[WORK TASK] Up to and including the line with "line: (147, 401)", please reproduce the lines below exactly, beginning with the first.

[SUPPLIED MATERIAL]
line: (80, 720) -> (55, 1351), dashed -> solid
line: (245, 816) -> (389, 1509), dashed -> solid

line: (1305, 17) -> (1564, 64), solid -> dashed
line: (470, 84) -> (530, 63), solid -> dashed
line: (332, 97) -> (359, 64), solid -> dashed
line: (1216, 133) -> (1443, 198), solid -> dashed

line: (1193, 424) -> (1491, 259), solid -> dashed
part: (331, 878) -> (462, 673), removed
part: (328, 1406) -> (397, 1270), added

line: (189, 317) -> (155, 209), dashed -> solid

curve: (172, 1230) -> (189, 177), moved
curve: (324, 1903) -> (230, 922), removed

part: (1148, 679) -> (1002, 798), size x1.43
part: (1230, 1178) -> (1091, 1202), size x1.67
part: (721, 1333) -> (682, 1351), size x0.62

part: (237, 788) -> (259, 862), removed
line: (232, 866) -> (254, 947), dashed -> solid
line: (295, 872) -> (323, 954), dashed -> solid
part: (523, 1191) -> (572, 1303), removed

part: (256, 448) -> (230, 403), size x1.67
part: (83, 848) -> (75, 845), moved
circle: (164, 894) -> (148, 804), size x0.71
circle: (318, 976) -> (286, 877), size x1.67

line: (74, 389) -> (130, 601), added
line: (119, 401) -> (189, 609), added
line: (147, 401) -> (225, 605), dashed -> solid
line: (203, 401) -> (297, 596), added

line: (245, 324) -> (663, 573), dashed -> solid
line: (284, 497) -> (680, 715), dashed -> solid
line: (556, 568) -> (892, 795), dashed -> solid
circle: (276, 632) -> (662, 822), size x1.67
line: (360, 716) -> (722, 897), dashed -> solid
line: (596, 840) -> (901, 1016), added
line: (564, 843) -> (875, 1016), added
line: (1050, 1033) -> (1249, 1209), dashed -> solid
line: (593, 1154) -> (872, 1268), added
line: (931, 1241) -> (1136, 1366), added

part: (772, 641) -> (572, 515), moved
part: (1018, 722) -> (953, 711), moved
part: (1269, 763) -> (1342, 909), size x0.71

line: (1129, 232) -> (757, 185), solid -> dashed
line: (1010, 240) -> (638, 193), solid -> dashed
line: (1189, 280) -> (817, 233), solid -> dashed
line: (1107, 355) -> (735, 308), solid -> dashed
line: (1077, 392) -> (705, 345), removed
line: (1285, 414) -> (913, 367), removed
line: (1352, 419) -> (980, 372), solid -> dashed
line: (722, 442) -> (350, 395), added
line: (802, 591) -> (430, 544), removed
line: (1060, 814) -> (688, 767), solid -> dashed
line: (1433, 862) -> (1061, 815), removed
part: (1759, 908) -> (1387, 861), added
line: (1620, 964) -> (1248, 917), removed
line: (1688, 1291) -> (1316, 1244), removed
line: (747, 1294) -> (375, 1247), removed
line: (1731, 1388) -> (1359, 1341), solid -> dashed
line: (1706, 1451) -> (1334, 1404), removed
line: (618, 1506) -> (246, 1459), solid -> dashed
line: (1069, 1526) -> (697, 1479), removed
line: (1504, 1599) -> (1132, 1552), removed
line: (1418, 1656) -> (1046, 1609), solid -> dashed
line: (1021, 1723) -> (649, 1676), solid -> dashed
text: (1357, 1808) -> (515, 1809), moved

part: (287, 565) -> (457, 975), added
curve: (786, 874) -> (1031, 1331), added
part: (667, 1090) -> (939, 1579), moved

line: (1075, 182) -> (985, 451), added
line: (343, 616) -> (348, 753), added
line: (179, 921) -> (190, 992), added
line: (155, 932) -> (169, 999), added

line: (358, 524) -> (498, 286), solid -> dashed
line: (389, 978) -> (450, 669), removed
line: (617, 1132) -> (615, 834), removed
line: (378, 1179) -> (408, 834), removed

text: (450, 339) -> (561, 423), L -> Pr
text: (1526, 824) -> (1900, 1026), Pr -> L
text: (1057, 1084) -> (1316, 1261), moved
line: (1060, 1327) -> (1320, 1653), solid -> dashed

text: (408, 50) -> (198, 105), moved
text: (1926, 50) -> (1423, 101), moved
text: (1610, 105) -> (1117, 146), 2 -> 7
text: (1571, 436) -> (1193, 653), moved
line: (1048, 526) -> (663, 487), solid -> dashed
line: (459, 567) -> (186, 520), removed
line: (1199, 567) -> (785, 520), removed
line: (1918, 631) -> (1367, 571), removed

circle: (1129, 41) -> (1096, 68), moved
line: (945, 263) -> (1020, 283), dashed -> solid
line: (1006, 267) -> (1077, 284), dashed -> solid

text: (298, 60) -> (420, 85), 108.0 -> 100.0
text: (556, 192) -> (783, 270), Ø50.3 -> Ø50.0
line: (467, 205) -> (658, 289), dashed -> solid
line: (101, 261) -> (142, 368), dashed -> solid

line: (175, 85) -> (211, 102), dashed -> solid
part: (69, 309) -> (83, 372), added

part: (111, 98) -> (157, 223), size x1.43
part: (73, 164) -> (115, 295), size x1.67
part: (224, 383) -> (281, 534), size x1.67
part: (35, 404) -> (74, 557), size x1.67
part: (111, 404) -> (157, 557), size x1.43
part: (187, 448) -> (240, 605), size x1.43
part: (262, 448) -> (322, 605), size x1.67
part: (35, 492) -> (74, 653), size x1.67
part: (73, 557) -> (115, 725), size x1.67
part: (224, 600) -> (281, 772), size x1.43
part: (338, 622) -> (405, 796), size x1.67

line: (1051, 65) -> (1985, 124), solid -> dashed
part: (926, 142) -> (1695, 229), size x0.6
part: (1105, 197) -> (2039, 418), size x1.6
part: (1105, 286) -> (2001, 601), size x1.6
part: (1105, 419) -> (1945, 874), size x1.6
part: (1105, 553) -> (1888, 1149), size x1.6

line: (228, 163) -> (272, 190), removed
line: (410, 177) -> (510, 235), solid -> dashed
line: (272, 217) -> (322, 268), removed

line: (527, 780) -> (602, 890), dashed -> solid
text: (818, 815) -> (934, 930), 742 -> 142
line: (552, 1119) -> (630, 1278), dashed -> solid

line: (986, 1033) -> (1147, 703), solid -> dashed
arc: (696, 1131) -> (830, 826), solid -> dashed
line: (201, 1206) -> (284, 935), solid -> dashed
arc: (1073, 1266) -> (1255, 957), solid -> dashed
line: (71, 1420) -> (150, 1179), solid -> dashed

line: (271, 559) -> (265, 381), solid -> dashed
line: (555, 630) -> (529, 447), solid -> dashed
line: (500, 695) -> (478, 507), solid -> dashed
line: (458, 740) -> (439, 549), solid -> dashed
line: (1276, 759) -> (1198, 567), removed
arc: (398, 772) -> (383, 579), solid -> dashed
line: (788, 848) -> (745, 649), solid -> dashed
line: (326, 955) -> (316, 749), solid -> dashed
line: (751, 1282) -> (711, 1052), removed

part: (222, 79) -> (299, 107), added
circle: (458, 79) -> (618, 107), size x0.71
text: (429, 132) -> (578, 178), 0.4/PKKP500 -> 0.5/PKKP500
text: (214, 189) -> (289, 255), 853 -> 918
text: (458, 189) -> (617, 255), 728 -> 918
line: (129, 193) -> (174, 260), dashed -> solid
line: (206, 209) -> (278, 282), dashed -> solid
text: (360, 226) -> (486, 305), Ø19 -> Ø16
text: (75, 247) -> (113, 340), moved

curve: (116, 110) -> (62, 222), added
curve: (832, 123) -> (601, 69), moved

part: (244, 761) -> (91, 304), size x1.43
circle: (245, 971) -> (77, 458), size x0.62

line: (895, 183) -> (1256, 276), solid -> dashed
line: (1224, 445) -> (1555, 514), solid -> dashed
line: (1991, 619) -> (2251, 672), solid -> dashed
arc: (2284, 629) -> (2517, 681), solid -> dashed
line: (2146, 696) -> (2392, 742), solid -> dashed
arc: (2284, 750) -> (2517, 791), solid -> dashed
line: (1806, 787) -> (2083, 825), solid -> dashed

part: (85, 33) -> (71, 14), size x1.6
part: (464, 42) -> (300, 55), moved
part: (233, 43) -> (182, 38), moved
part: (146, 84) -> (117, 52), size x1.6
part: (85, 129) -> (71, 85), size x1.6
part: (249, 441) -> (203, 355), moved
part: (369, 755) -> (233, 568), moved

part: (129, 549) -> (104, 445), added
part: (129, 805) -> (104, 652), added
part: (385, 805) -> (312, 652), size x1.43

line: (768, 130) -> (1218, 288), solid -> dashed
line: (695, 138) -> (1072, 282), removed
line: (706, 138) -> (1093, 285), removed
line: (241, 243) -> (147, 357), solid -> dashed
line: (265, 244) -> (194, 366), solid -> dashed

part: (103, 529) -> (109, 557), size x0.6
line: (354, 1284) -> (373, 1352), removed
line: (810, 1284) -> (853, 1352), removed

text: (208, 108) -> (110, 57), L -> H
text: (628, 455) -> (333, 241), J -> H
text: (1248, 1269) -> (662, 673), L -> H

[RESPONSE AREA]
line: (80, 720) -> (55, 1351), dashed -> solid
line: (245, 816) -> (389, 1509), dashed -> solid

line: (1305, 17) -> (1564, 64), solid -> dashed
line: (470, 84) -> (530, 63), solid -> dashed
line: (332, 97) -> (359, 64), solid -> dashed
line: (1216, 133) -> (1443, 198), solid -> dashed

line: (1193, 424) -> (1491, 259), solid -> dashed
part: (331, 878) -> (462, 673), removed
part: (328, 1406) -> (397, 1270), added

line: (189, 317) -> (155, 209), dashed -> solid

curve: (172, 1230) -> (189, 177), moved
curve: (324, 1903) -> (230, 922), removed

part: (1148, 679) -> (1002, 798), size x1.43
part: (1230, 1178) -> (1091, 1202), size x1.67
part: (721, 1333) -> (682, 1351), size x0.62

part: (237, 788) -> (259, 862), removed
line: (232, 866) -> (254, 947), dashed -> solid
line: (295, 872) -> (323, 954), dashed -> solid
part: (523, 1191) -> (572, 1303), removed

part: (256, 448) -> (230, 403), size x1.67
part: (83, 848) -> (75, 845), moved
circle: (164, 894) -> (148, 804), size x0.71
circle: (318, 976) -> (286, 877), size x1.67

line: (74, 389) -> (130, 601), added
line: (119, 401) -> (189, 609), added
line: (147, 401) -> (225, 605), dashed -> solid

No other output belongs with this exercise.